RFC 6264 documents the implications of large-scale IPv4-to-IPv6 transitional approaches, of which CGNAT is one component. The Internet Engineering Task Force (IETF) has published multiple guidance documents on CGNAT operational considerations for service providers.
Where You Encounter It
CGNAT is pervasive in mobile carrier networks worldwide. T-Mobile, AT&T, Vodafone, Orange, Jio, and virtually all major carriers use CGNAT for IPv4 subscriber traffic. Fixed-line ISPs in regions with severe IPv4 scarcity — including parts of Asia-Pacific and sub-Saharan Africa — also deploy CGNAT on broadband connections.

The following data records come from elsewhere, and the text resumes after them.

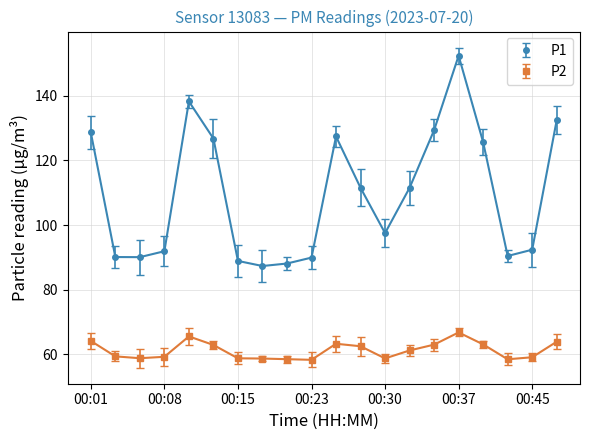

How many lines are shown in the chart?

2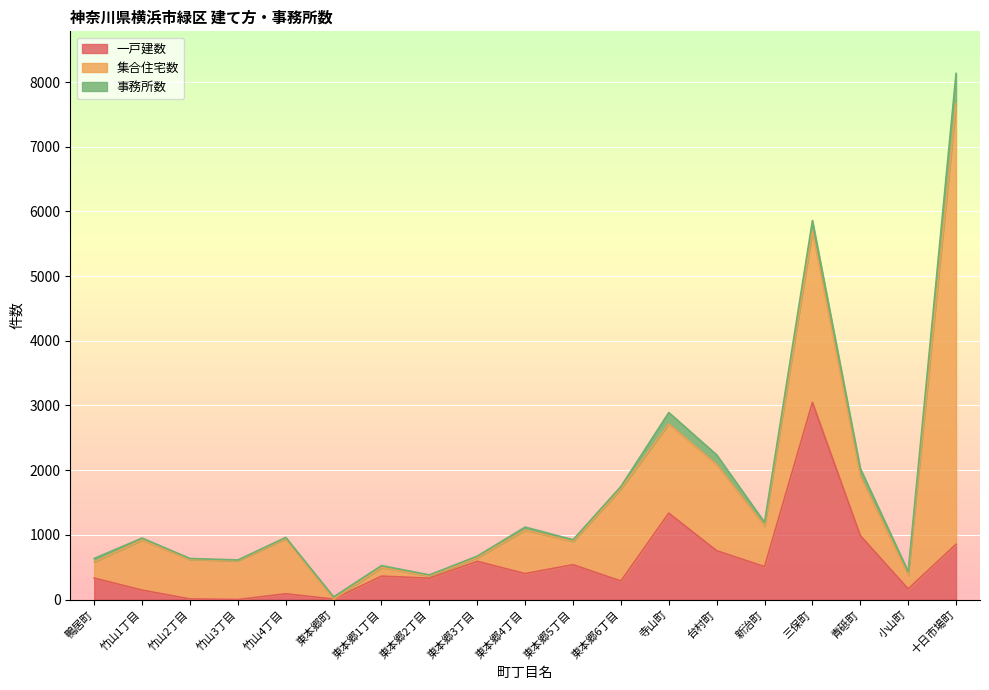

What position from the left is 東本郷5丁目?

11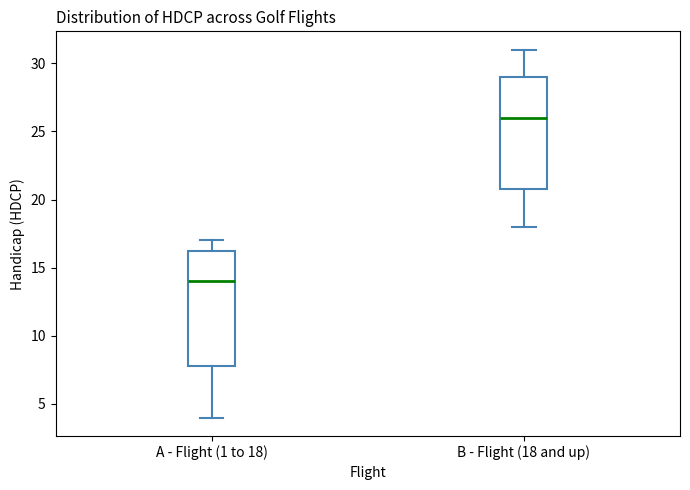

Where does the upper whisker of the box for B - Flight (18 and up) end on the y-axis? The values are not printed on the chart, so give them approximately, as read against the axis.

31.0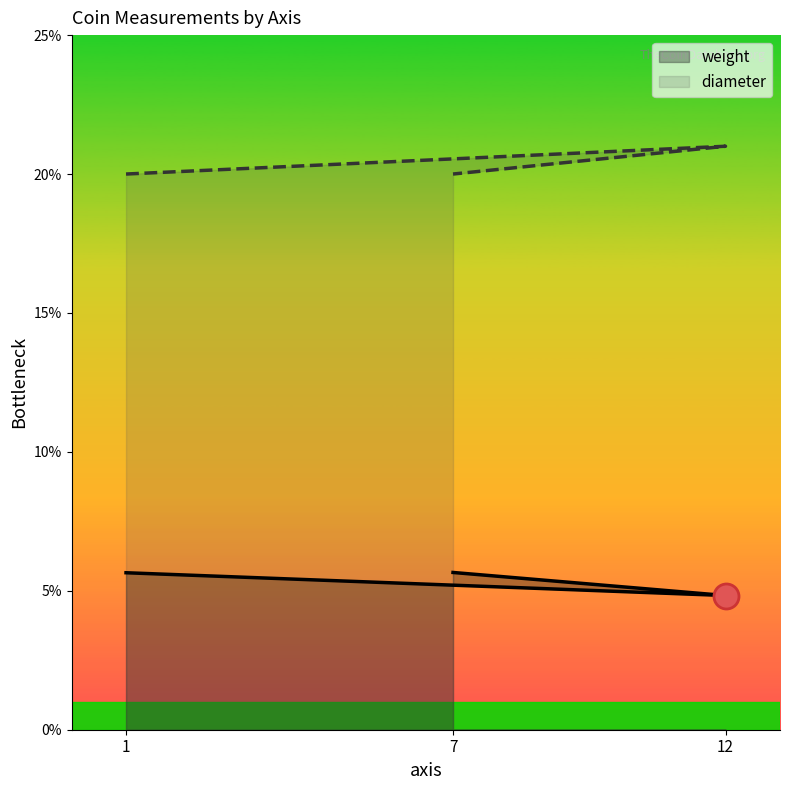

Which category has the highest value in the weight series?

7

In online contest environments, CGNAT creates a fundamental tension with IP-based vote deduplication. A naive one-vote-per-IP policy on a contest where most participation comes from mobile devices will incorrectly prevent multiple legitimate voters who happen to share a CGNAT exit address from casting votes. Conversely, a bad actor on a CGNAT network could theoretically submit votes from many private IP addresses that all appear as the same public IP, with the contest platform unable to distinguish them from a single voter.
Practical Examples
A charitable vote competition targeting audiences in India — where Jio Platforms serves hundreds of millions of subscribers — observes that certain IP addresses each appear on thousands of vote submissions during the contest window. Technical investigation reveals these are CGNAT exit addresses for Jio’s 4G network. The platform’s fraud analysis team determines that cookie and session data shows distinct browser instances behind each submission, consistent with genuine participation from multiple subscribers. The IP-clustering signal that would normally indicate fraud is correctly attributed to CGNAT rather than to vote manipulation.

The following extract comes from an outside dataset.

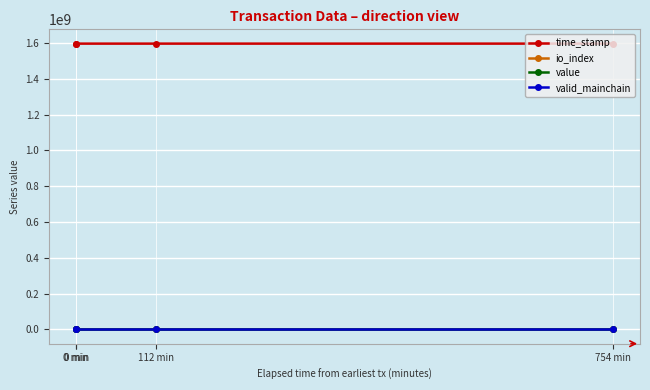

Count the io_index values in the range 1 to 8.

4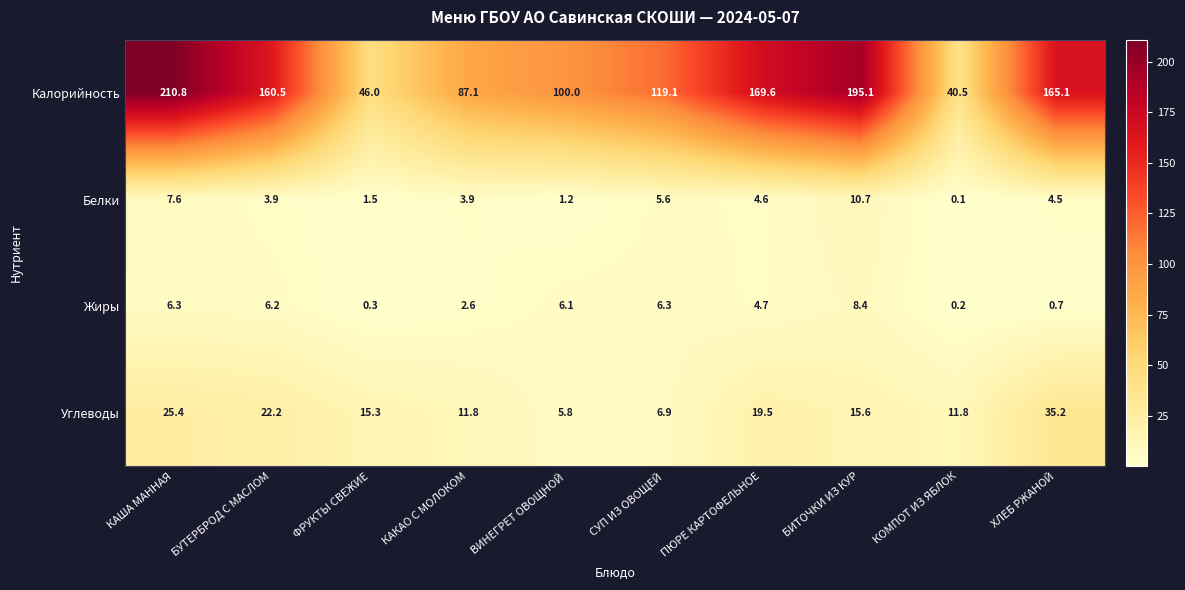

The Углеводы series shows 19.5 at ПЮРЕ КАРТОФЕЛЬНОЕ. True or false?

True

A contest platform in the United Kingdom receives an abuse complaint from a contestant who claims the platform is blocking legitimate votes from their supporters. Investigation reveals that the supporters are all on the same mobile carrier’s CGNAT network, and the platform’s rate limiter has applied a per-IP vote cap that affects all subscribers sharing the carrier’s exit IP. The platform adjusts its logic to use cookie-based deduplication as the primary control for sessions where IP geolocation indicates a mobile carrier network.
A university research team studying online voting fraud uses RFC 6598 address ranges as a classifier in their dataset labeling process, separating CGNAT-origin votes from genuinely unique-IP votes before training their anomaly detection model. The separation improves model accuracy by preventing the CGNAT clustering pattern from being incorrectly labeled as fraudulent behavior in the training data.
Related Concepts
Mobile carrier IP describes the subscriber-facing characteristics of mobile network IP addresses, of which CGNAT is the underlying address-sharing mechanism. Residential IP encompasses both fixed-line and mobile addresses in contrast to datacenter IPs, but CGNAT is a distinguishing characteristic of the mobile subset. Rate limiting is the contest control most directly affected by CGNAT: per-IP rate limits must account for shared-address environments to avoid incorrectly blocking legitimate voters.
Limitations / Caveats
The widespread deployment of CGNAT means that IP addresses alone are an unreliable basis for vote deduplication in any contest targeting a significant mobile audience. IPv6 adoption partially resolves this problem — IPv6 typically assigns a unique global address to each device — but IPv4 CGNAT will remain a significant factor in contest traffic as long as IPv4 remains the dominant protocol for consumer internet access. Platform designers should treat IP as one of several deduplication signals rather than as a definitive voter identifier.